Cette rupture avec le catéchisme européiste, imposé par les faits du monde réel qui contredisent les visions d'un monde rêvé, se justifierait tout autant dans bien d'autres domaines, à commencer par le domaine monétaire ou celui des négociations commerciales internationales.
La vérité, c'est qu'aujourd'hui la France n'est pas assez grande ni riche pour entretenir financièrement à la fois ses anciennes colonies et les nouveaux pays de l'est européen.  Et elle doit donc choisir. Et, grâce à cette merveille de "construction européenne" dont l'idée a été soufflée à Jean Monnet par la CIA, la France choisit de financer les pays de l'Est... 
Ce choix stratégique est capital à deux égards. D'une part, la France ne tenant plus son rang et laissant sa place en déshérence, les États-Unis se font une joie de la remplacer. Ou la Chine. Dans nos ambassades au Maghreb ou en Afrique, c'est l'affolement : nos positions diplomatiques, commerciales, sont en train de s'effondrer. D'où cette signature du partenariat franco-tunisien de la semaine dernière. D'où ce Dialogue 5+5  et ce double voyage en Algérie d'aujourd'hui. D'autre part, la France, avec une folle inconscience, est en train de scier la branche sur laquelle les siècles passés ont assis sa puissance et son rayonnement mondial.

Les pays du Maghreb ou d'Afrique francophone votaient le plus souvent avec nous à l'ONU ? Ils le font de moins en moins. Ils achetaient une part essentielle de leurs importations chez nous ? Ils le font de moins en moins. Ils parlaient notre langue et véhiculaient notre civilisation ? Ils le font de moins en moins.
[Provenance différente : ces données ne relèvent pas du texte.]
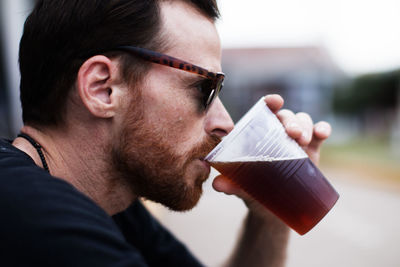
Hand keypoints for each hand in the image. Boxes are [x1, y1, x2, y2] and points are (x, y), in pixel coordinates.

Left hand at [212, 94, 331, 216]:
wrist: (271, 210)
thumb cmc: (252, 191)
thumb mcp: (240, 187)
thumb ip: (230, 184)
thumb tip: (217, 184)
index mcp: (258, 136)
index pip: (263, 112)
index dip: (270, 102)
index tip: (276, 101)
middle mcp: (277, 134)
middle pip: (285, 117)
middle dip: (290, 121)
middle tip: (291, 134)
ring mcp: (295, 142)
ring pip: (303, 121)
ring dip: (304, 126)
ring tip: (302, 140)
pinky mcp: (312, 151)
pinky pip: (319, 134)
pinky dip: (322, 129)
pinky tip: (322, 133)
Ces pertes sèches sont-elles au moins compensées par de fulgurantes percées de l'influence française, de la langue française, de la diplomatie française, des produits français, dans les pays de l'est que nous préférons désormais ? Pas du tout, les pays de l'Est récupèrent notre argent et nos emplois, ne parlent plus que l'anglo-américain et s'alignent méthodiquement sur les États-Unis.

Quelle est actuellement la stratégie de la France ? Dans le fond, c'est celle de l'Ordre du Temple Solaire : suicidez-vous collectivement d'abord et vous atteindrez un monde meilleur ensuite. Car c'est bien un véritable suicide géopolitique, sociologique, social et civilisationnel que la construction européenne exige désormais de la France afin, nous assure-t-on,... qu'elle se porte mieux ! Or il est rare que les peuples et les civilisations se suicident pour de bon. "Un instant encore, Monsieur le Bourreau !" : c'est en substance ce que crient silencieusement ces décisions gouvernementales de la semaine dernière.